----- Data to process
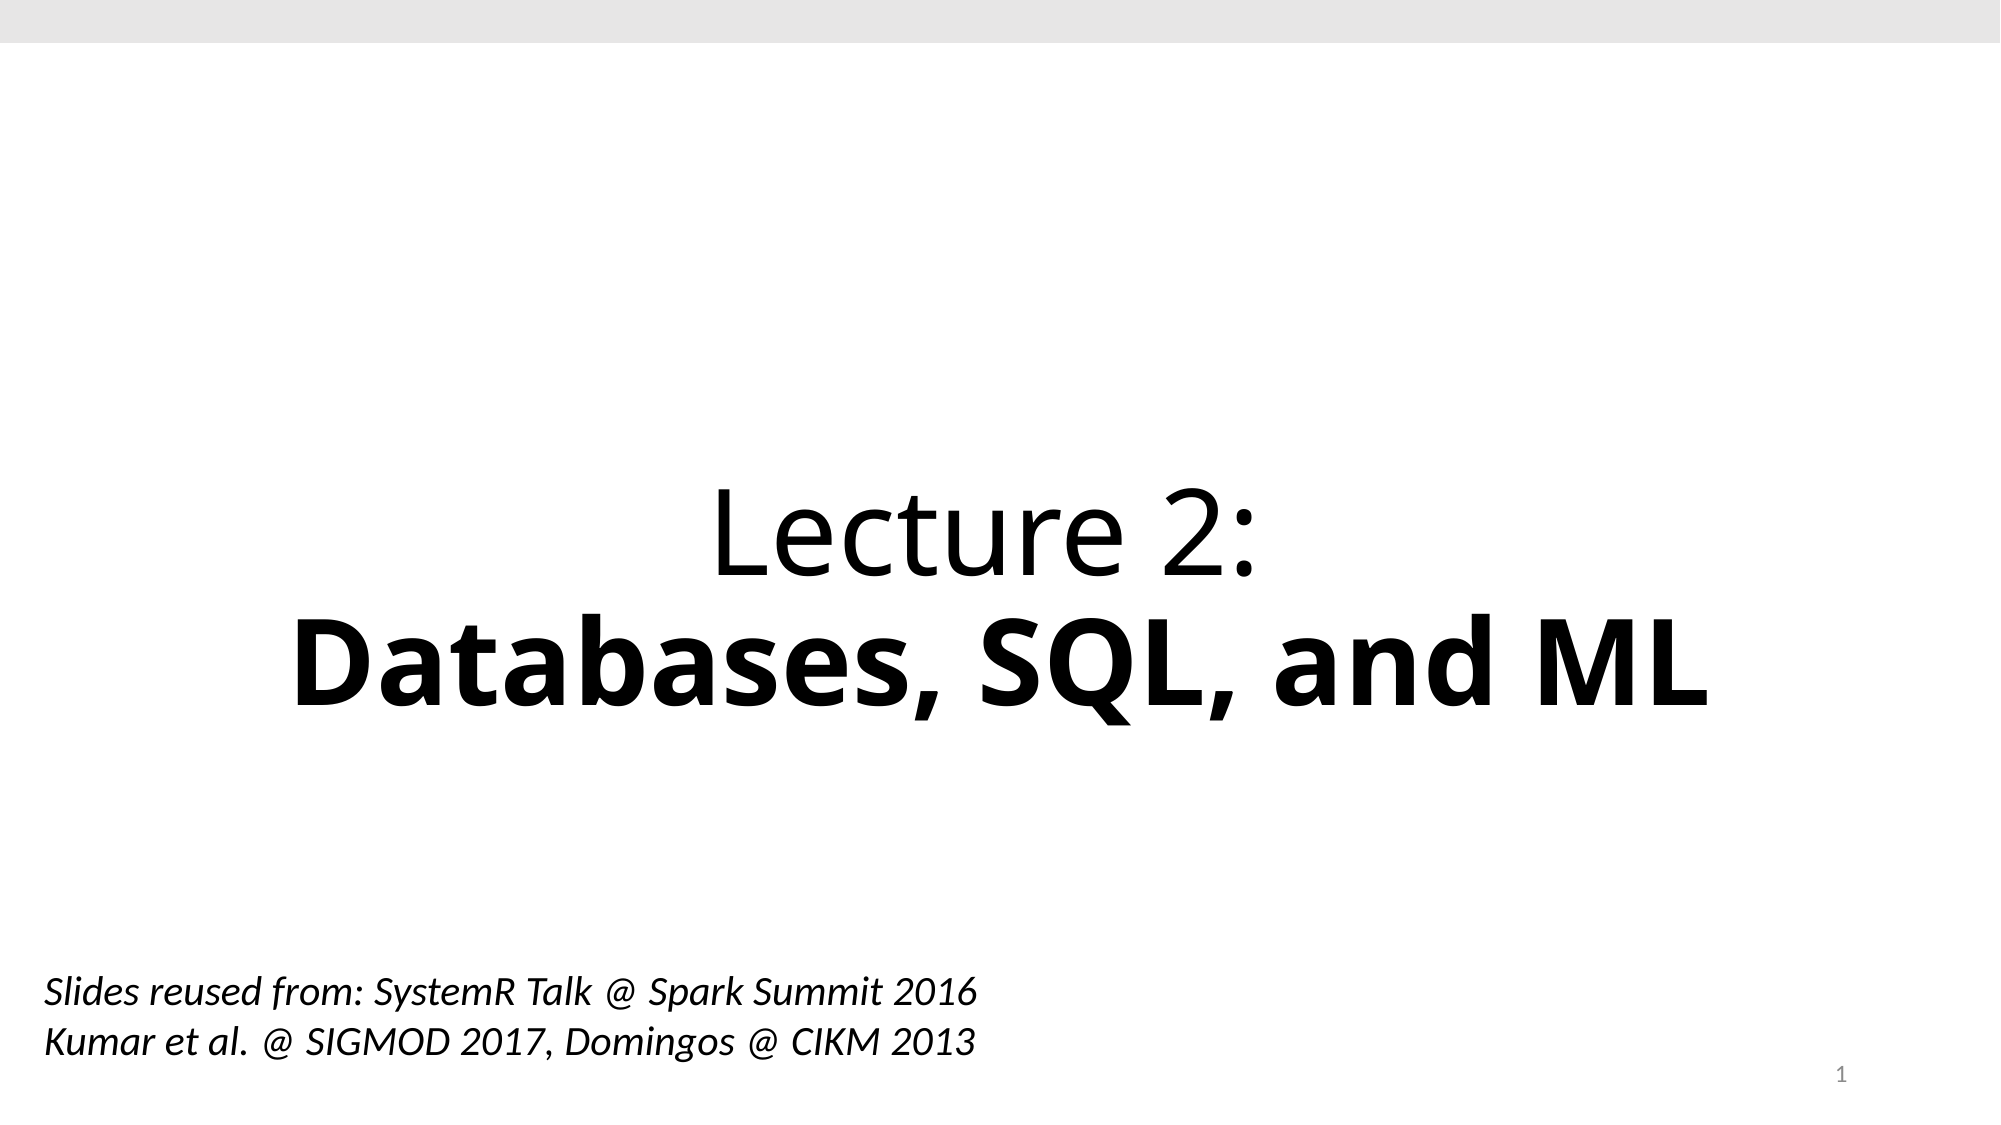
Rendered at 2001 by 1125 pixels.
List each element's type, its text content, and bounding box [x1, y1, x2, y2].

text_box [0, 0, 2000, 44]
title Lecture 2: Databases, SQL, and ML [249, 347, 1750, 739]
text_box Slides reused from: SystemR Talk @ Spark Summit 2016 Kumar et al. @ SIGMOD 2017, Domingos @ CIKM 2013 [29, 956, 1000, 1072]
slide_number 1 [1412, 1042, 1863, 1103]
----------
> **Problem details**: The records, exactly as written but without images, should be returned.

> **Exercise result**:
Rendered at 2001 by 1125 pixels.
List each element's type, its text content, and bounding box [x1, y1, x2, y2].

text_box [0, 0, 2000, 44]
title Lecture 2: Databases, SQL, and ML [249, 347, 1750, 739]
text_box Slides reused from: SystemR Talk @ Spark Summit 2016 Kumar et al. @ SIGMOD 2017, Domingos @ CIKM 2013 [29, 956, 1000, 1072]
slide_number 1 [1412, 1042, 1863, 1103]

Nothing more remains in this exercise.